Auf Ihre Frage hin bedeutet dies, dass das Bemühen darum, sich mit den Gedanken und Gefühlen der Realität zu stellen zwar zunächst dazu führt, dass ich Verunsicherungen, Ängsten und Betroffenheit durchlebe. So kann ich mir aber den klaren Blick auf die Herausforderungen besser bewahren und daraus leichter ins Handeln und ins Vernetzen kommen. Es wird immer ein gemeinschaftliches Handeln und damit ein Eingehen von Kontakten und Einlassen auf andere Menschen erforderlich sein. Das hilft, sich der Bedrohung der Klimakrise nicht nur ohnmächtig gegenüber zu erleben und hilft dann hoffentlich auch, die Erderwärmung und ihre Folgen nicht zu gravierend werden zu lassen. Kurzum: Das Teilen der Last hilft, die Last im Erträglichen zu halten und handlungsfähig wie psychisch gesund zu bleiben. Es ist allerdings keine Garantie dafür. Das muss hier auch klar gesagt werden. Die gibt es nicht.

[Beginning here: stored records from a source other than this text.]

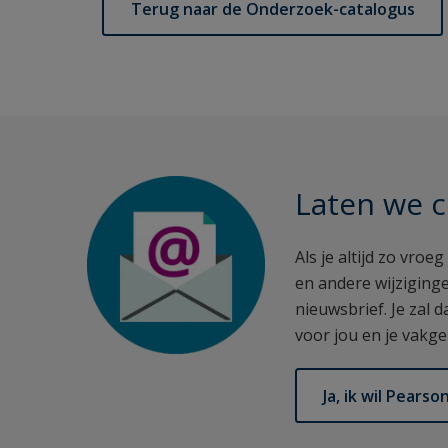
Terug naar de Onderzoek-catalogus
Laten we c
Als je altijd zo vroe
en andere wijziginge
nieuwsbrief. Je zal 
voor jou en je vakgeb
Ja, ik wil Pear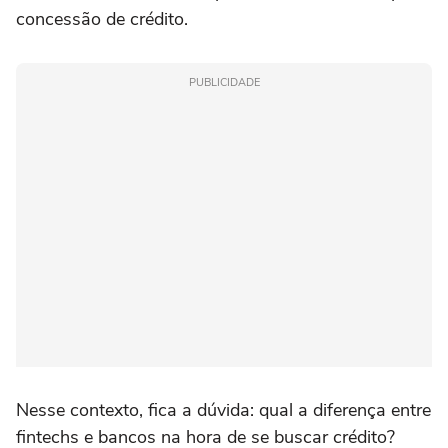
concessão de crédito.
PUBLICIDADE
Nesse contexto, fica a dúvida: qual a diferença entre
fintechs e bancos na hora de se buscar crédito?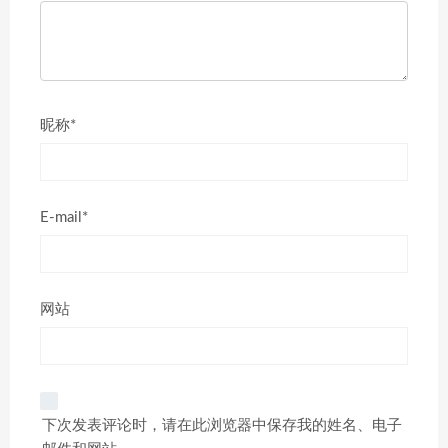
昵称*
E-mail*
网站
下次发表评论时，请在此浏览器中保存我的姓名、电子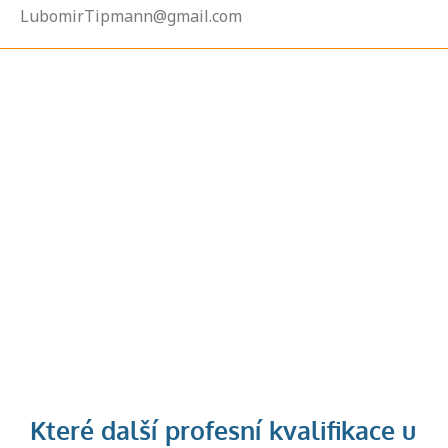
LubomirTipmann@gmail.com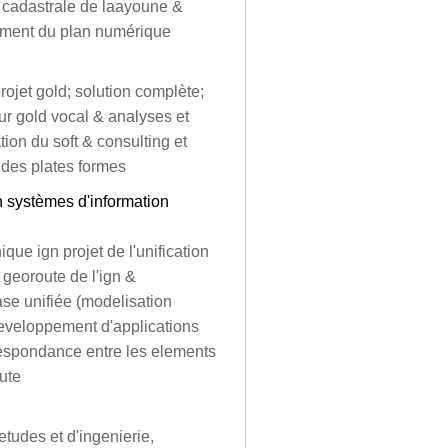
 cadastrale de laayoune &
cement du plan numérique
ojet gold; solution complète;
ur gold vocal & analyses et
ion du soft & consulting et
 des plates formes
n systèmes d'information
ue ign projet de l'unification
georoute de l'ign &
se unifiée (modelisation
eveloppement d'applications
espondance entre les elements
ute
tudes et d'ingenierie,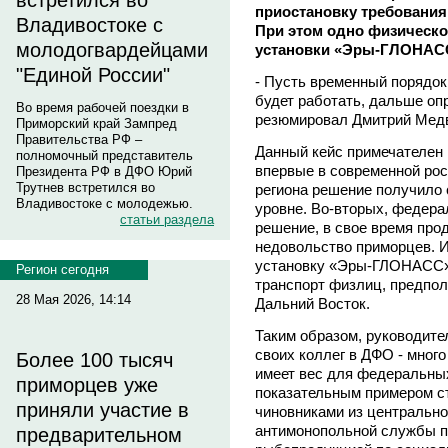
встретился во
приостановку требования
Владивостоке с
При этом одно физическое
молодогвардейцами
установки «Эры-ГЛОНАСС»
"Единой России"
- Пусть временный порядок 
будет работать, дальше опр
Во время рабочей поездки в
резюмировал Дмитрий Мед
Приморский край Зампред
Правительства РФ –
Данный кейс примечателен
полномочный представитель
впервые в современной рос
Президента РФ в ДФО Юрий
Трутнев встретился во
региона решение получило
Владивостоке с молодежью.
уровне. Во-вторых, федера
статьи раздела
решение, в свое время про
недовольство приморцев. И
установку «Эры-ГЛОНАСС»
Регион сегодня
транспорт физлиц, предпол
28 Мая 2026, 14:14
Дальний Восток.
Таким образом, руководите
своих коллег в ДФО - много
Более 100 тысяч
имеет вес для федеральны
приморцев уже
показательным примером с
приняли участие в
чиновниками из центрально
антимонопольной службы п
предварительном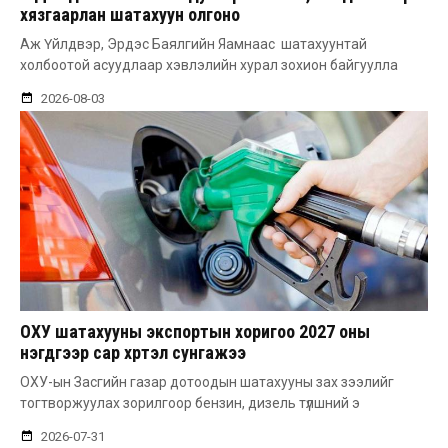
хязгаарлан шатахуун олгоно
Аж Үйлдвэр, Эрдэс Баялгийн Яамнаас шатахуунтай
холбоотой асуудлаар хэвлэлийн хурал зохион байгуулла
2026-08-03
ОХУ шатахууны экспортын хоригоо 2027 оны
нэгдүгээр сар хүртэл сунгажээ
ОХУ-ын Засгийн газар дотоодын шатахууны зах зээлийг
тогтворжуулах зорилгоор бензин, дизель түлшний э
2026-07-31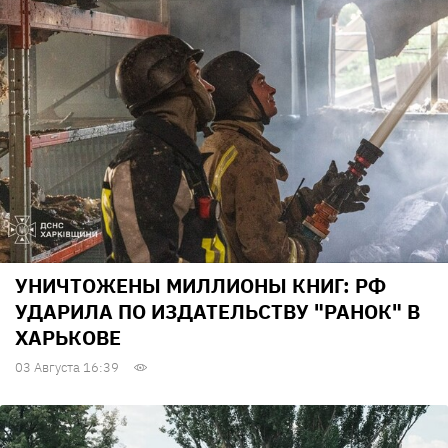
УНИЧТОЖЕНЫ МИЛЛИОНЫ КНИГ: РФ
УДАРИЛА ПО ИЗДАТЕЛЬСТВУ "РАНОК" В
ХАРЬКОВЕ
03 Августа 16:39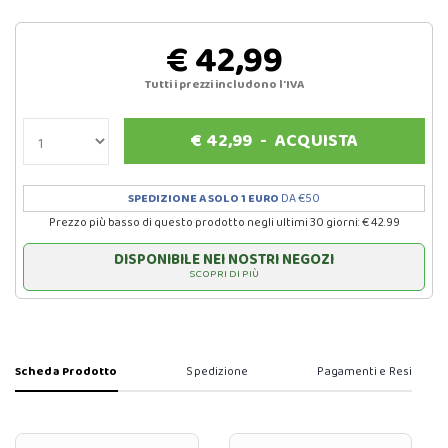
€ 42,99
Tutti i prezzi includono l'IVA
€
42,99
-
ACQUISTA
SPEDIZIONE A SOLO 1 EURO
DA €50
Prezzo più basso di questo prodotto negli ultimi 30 giorni: € 42.99
DISPONIBILE NEI NOSTRI NEGOZI
SCOPRI DI PIÙ
Scheda Prodotto
Spedizione
Pagamenti e Resi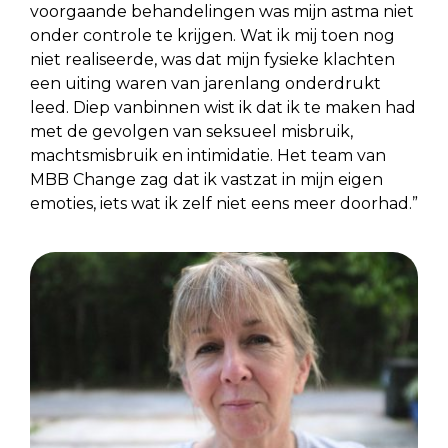
voorgaande behandelingen was mijn astma niet
onder controle te krijgen. Wat ik mij toen nog
niet realiseerde, was dat mijn fysieke klachten
een uiting waren van jarenlang onderdrukt
leed. Diep vanbinnen wist ik dat ik te maken had
met de gevolgen van seksueel misbruik,
machtsmisbruik en intimidatie. Het team van
MBB Change zag dat ik vastzat in mijn eigen
emoties, iets wat ik zelf niet eens meer doorhad.”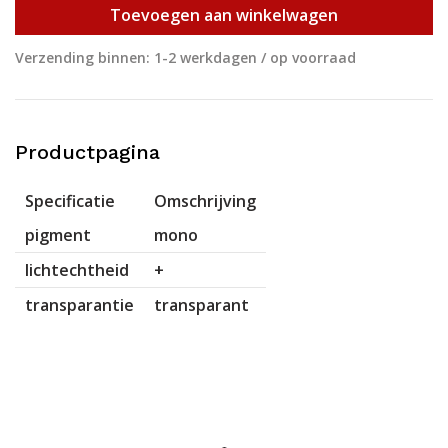
Toevoegen aan winkelwagen
Verzending binnen: 1-2 werkdagen / op voorraad
Productpagina
Specificatie
Omschrijving
pigment
mono
lichtechtheid
+
transparantie
transparant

Das Teilen der Last hilft, die Last im Erträglichen zu halten und handlungsfähig wie psychisch gesund zu bleiben. Es ist allerdings keine Garantie dafür.
TK: Zum Schluss eine kurze persönliche Frage: Sind Sie Typ Berge oder Typ Meer?
Rudyk: Tatsächlich beides. Ich liebe die Berge und das Meer. Beides übt eine große Faszination auf mich aus. In den Bergen wie am Meer ist durch die Schönheit und die Gewalt der Natur die Begrenztheit von uns Menschen für mich sehr berührend und heilsam spürbar. Es geht nur mit der Natur und nicht gegen sie.
Zur Person
Roman Rudyk ist in Mittelfranken geboren und aufgewachsen. Das Psychologiestudium absolvierte er in Trier, Osnabrück und Bremen mit darauffolgender Psychotherapeutischen Ausbildung am Psychoanalytischen Institut Bremen. Seit 1995 ist Rudyk niedergelassener Psychologischer Psychotherapeut für Jugendliche und Erwachsene in Ritterhude und seit 2015 Präsident der Psychotherapeutenkammer Niedersachsen. Er ist verheiratet, hat zwei erwachsene Kinder und drei Enkelkinder.